In practical terms, a property is worth what someone will pay for it. But sometimes you need a ballpark figure before the negotiations get underway.
A property valuation is a detailed report of a property’s market value. This is defined as the estimated sale price “between a willing buyer and a willing seller in an arm’s length transaction, after proper marketing and where the parties had each acted knowledgeably, prudently and without compulsion”.
As the careful wording of that definition implies, the final sale price is usually different from the valuation contained in the report, as it’s near impossible to predict how people’s emotions, market knowledge and other motivations might affect negotiations.
When would I need a property valuation?
A property valuation offers benefits to both buyer and seller. In providing a clear indication of a property’s market value, it reduces a buyer’s risk of paying over the odds for a property; in offering a detailed analysis of a property’s weaknesses, it can help a seller decide which renovations to make to enhance a property’s value.
That said, the most common reason why people need a property valuation is because their mortgage lender (usually a bank) requests one.
The property valuation serves as a “risk report” for the lending institution, to ensure the security value of the property covers the loan.
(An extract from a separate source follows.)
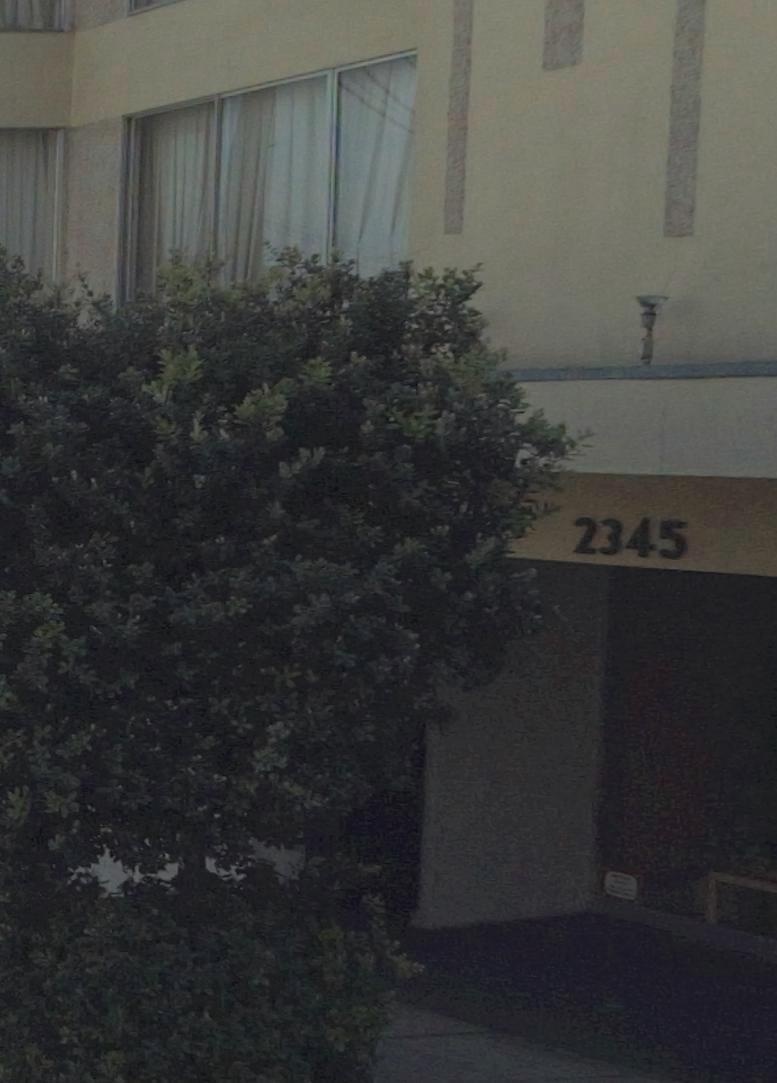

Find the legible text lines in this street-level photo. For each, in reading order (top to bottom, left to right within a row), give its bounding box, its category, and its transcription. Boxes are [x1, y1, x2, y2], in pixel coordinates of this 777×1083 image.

The bank needs to be confident that it can recover any outstanding amount owned on the property, should the buyer default on their mortgage.
Some lenders still have in-house valuers, or use internal algorithms or desktop assessments. However, in the majority of cases, [the property valuation] is outsourced to independent valuation companies who are recognised on the lender’s panel.
Property valuations are also often required for financial reporting, for tax compliance, for family law mediation and for determining the amount of compensation given to land owners for easements or land acquisition.
How is a property valuation calculated?
A direct comparison with recent comparable sales forms the backbone of most residential property valuations, though valuers will also take into account the following attributes:
- the size of the property
- the number and type of rooms
- the fixtures and fittings
- the structure and condition of the building(s)
- the standard of the fit-out and the property’s architectural style
- ease of access to the property
- planning restrictions
- the property’s location and level of amenity
- the size of the land
- the aspect, topography and layout of the block
First, valuers use a handful of recent comparable sales to give them a ballpark figure for the property in question, and then they make adjustments to that figure based on any significant differences found between the above attributes of the properties.
The sales are analysed in terms of land attributes, improvements, location and planning controls… [and are then] compared to the property being valued.
However, other property types can require different approaches. For example, commercial property requires more financial analysis and development sites can require more planning consultancy.
Valuers will also visit the property in question, so that they can assess the condition of the building and make a note of any structural faults and nuances that might affect its market value.